Quanz is using Venus, Earth and Mars as three model planets that the new telescope ought to be able to recognise reliably, and distinguish from each other, from a distance of several light years away. In the case of Earth, he is also using variants from different epochs. “Two billion years ago, the Earth looked very different”, he says. “And if we find a young Earth out there, we also have to be able to recognise it. After all, we don’t know what phase any planet might be in”. Doctoral students in his research group recently tested the LIFE mission’s proposed methods using atmospheric data gathered from Earth. They are essentially honing a famous idea that originated in the teeming mind of the astrophysicist Carl Sagan.
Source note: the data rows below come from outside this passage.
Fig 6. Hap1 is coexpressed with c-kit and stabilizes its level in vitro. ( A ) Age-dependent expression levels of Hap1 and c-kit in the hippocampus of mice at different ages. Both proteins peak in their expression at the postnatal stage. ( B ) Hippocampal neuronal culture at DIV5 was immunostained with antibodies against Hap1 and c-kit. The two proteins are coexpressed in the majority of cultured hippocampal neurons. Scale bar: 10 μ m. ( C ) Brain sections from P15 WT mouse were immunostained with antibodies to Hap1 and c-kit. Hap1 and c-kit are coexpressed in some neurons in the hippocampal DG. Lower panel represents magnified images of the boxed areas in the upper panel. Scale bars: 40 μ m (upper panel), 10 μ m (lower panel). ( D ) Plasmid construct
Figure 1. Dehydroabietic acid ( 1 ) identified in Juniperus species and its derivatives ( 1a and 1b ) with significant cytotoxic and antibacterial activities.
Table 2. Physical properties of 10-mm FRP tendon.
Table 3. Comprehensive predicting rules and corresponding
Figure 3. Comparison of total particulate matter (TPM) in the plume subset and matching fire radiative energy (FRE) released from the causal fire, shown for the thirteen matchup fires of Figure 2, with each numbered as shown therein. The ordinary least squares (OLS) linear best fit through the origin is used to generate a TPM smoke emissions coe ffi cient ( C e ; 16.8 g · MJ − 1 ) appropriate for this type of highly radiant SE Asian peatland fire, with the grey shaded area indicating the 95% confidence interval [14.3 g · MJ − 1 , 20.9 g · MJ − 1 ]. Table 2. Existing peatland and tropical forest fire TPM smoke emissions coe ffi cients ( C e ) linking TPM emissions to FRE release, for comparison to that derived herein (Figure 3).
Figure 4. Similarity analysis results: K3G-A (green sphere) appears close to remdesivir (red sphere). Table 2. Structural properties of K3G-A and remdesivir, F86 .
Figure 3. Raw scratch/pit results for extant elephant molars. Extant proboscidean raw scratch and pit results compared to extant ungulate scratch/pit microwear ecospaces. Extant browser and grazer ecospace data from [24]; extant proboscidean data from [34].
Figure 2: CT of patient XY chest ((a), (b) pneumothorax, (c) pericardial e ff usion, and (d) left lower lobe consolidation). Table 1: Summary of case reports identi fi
Thirty years ago, the Galileo probe passed Earth on its way to Jupiter, and when Quanz’s team analysed the measurements it made of Earth, these conformed to what would be expected from a planet where life was widespread. “That was a clever experiment”, says Quanz. Today’s technological possibilities are more advanced – which is necessary because we’re going to be observing exoplanets that are light years away from us. “It’s like getting a planet as a pixel in which all the averaged signs of life and geology have been compressed”.

“It’s like getting a planet as a pixel in which all the averaged signs of life and geology have been compressed.Sascha Quanz

When he’s asked whether we’ll ever be able to fly to a ‘second Earth’ if we find one, Quanz just laughs. “For me, that’s a philosophical question. Twenty years from now, LIFE will have analysed between 30 and 50 Earth-like planets that exist in habitable regions. If there are no global, atmospheric signatures of life on any of these planets, then we’ll know that planets like Earth are very rare indeed. Such a realisation would change our perspective in a way last achieved by Copernicus”.